**Exercise objective**: What lines of the data below hold the string "ouvre"? Copy each one.

Records excerpted from a collection:
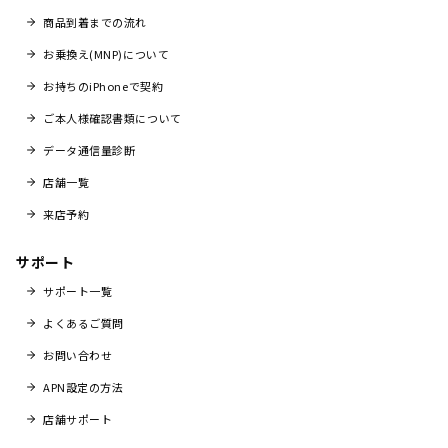
商品到着までの流れ
お乗換え(MNP)について
お持ちのiPhoneで契約
ご本人様確認書類について
データ通信量診断
店舗一覧
来店予約
サポート
サポート一覧
よくあるご質問
お問い合わせ
APN設定の方法
店舗サポート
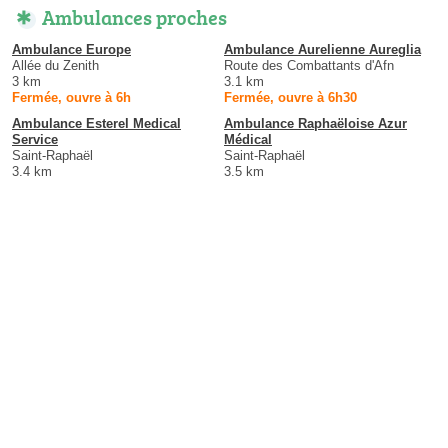
Ambulances proches
Ambulance Europe
Ambulance Aurelienne Aureglia
Allée du Zenith
Route des Combattants d'Afn
3 km
3.1 km
Fermée, ouvre à 6h
Fermée, ouvre à 6h30
Ambulance Esterel Medical
Ambulance Raphaëloise Azur
Service
Médical
Saint-Raphaël
Saint-Raphaël
3.4 km
3.5 km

**Output of the task**:
Fermée, ouvre à 6h
Fermée, ouvre à 6h30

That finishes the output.